III
История есть перечень тех, что пришли раньше времени. Тут посреди толпы всякий раз пробуждается кто-нибудь один, чьи корни — не в ней и чье явление обусловлено законами более обширного действия. Он несет с собой неведомые обычаи и требует места для жестов, притязающих на большее. Так он дает жизнь все преодолевающей силе и воле, перешагивающей через страх и почтительность, словно через камни. Будущее, ни на что не оглядываясь, вещает через него; а современники не возьмут в толк, как с ним обращаться, и из-за нерешительности отступаются от него вообще. И от их неуверенности он гибнет. Он умирает, как полководец, брошенный солдатами, или как пришедший не в свой черед весенний день, чей напор непонятен косной земле. Но столетия спустя, когда к его памятнику перестают возлагать венки, а его позабытая могила зарастает травой, — тогда он вновь пробуждается уже как современник и прорастает сквозь души своих потомков.
Так мы пережили заново уже многих; князья и философы, канцлеры и короли, матери и мученики, которым их эпохи уготовили непонимание и неприятие, теперь едва внятно живут рядом с нами, с улыбкой протягивая нам свои старые мысли, ни для кого уже не оскорбительные или кощунственные. Они подходят вместе с нами к концу, устало завершают свое бессмертие, делают нас наследниками своей вечности и ежедневно принимают смерть. Тогда из их памятников уходит душа, их истории становятся излишними, ибо мы владеем их жизнями так, словно сами прожили их. И оказывается, что события прошлого — словно леса, разбираемые по завершении строительства; но мы знаем, что каждое законченное здание вновь становится лесами и что, скрытая под обломками сотен прежних лесов, воспрянет последняя постройка, что станет башней и храмом, станет домом и родиной.
И когда-нибудь, когда этот монумент будет завершен, люди потянутся к художникам вереницей, чтобы стать современниками этих свершителей. Ибо они, грядущие из грядущих, прошли через дни, и ни одного из них, даже самого последнего, мы еще не узнали как своего брата. Быть может, они со своим миропониманием недалеки от нас, соприкасаясь с нами каким-нибудь из своих творений, наклоняясь над нами, так что мы на мгновение улавливаем их облик; но мы не можем и помыслить, чтобы они жили и умирали сейчас. И наши руки скорее сдвинут с места горы и деревья, чем смогут закрыть глаза хотя бы одному из этих умерших — зрячие глаза.
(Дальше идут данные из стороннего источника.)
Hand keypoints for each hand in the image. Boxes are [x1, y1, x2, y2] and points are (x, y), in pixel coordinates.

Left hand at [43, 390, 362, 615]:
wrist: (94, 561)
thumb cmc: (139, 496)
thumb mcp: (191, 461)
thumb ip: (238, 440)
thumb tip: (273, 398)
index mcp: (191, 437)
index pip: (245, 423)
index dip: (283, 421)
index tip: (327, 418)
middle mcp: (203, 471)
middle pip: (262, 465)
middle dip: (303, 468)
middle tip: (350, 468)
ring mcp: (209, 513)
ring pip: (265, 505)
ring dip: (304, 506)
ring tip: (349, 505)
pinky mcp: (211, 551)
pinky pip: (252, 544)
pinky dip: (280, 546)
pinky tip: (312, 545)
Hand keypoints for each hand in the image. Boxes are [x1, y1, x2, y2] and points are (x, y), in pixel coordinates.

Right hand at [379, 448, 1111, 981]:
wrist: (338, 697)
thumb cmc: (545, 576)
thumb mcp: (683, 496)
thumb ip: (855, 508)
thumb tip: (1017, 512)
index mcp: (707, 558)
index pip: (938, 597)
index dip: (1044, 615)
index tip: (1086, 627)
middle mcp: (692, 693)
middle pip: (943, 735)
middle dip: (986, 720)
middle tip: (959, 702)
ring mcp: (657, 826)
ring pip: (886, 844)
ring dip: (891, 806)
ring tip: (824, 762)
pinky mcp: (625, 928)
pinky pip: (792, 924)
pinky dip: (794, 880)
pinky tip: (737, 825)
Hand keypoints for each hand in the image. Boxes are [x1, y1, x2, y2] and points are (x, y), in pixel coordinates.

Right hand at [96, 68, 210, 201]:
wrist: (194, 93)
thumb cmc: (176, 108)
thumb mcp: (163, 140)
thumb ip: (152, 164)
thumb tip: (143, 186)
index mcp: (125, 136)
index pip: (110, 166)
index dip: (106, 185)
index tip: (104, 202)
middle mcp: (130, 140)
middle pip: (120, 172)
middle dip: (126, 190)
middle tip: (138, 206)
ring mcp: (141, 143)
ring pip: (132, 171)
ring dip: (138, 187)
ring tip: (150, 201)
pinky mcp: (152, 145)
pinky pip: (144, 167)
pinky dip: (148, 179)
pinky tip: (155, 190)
Даже люди, что творят в наше время, не могут пригласить в гости тех великих, чья родина — в будущем: ведь они и сами бездомны, сами — ждущие, одинокие пришельцы из будущего, нетерпеливые одиночки. А их пернатые сердца всюду натыкаются на стены времени. И даже если они — мудрецы, полюбившие свои кельи с кусочком неба, выловленным, словно сетью, решеткой окна, и ласточку, что доверчиво свила свое гнездо над их печалью, — они все равно еще и тоскуют, не в силах вечно ждать возле уложенных штабелями тканей да битком набитых ларей. Часто у них чешутся руки развернуть свои ткани, чтобы беспорядочно нагроможденные образы и краски, придуманные ткачом, обрели смысл и связь под их взглядами, и им хочется вынести из ломящихся от товара лавок сосуды и золотые уборы — вынести их из тьмы внутреннего обладания на свет пользы для людей.
Но они пришли слишком рано. И те задачи, что не разрешаются в их жизни, становятся для них предметами творчества. А они братски ставят их в ряд с долгоживущими вещами, и грусть по несбывшемуся таинственной красотой разливается над ним. И эта красота освящает их сыновей и наследников. А значит, в их творчестве живет, поджидая своей поры, племя еще не живших.
А художник по-прежнему остается плясуном, чьи движения разбиваются о жесткие стены его кельи. То, чему не хватает места в размахе его шагов и в стесненных изгибах рук, в изнеможении слетает с его губ, — или ему приходится кровоточащими пальцами процарапывать на стенах еще не ставшие движением линии своего тела.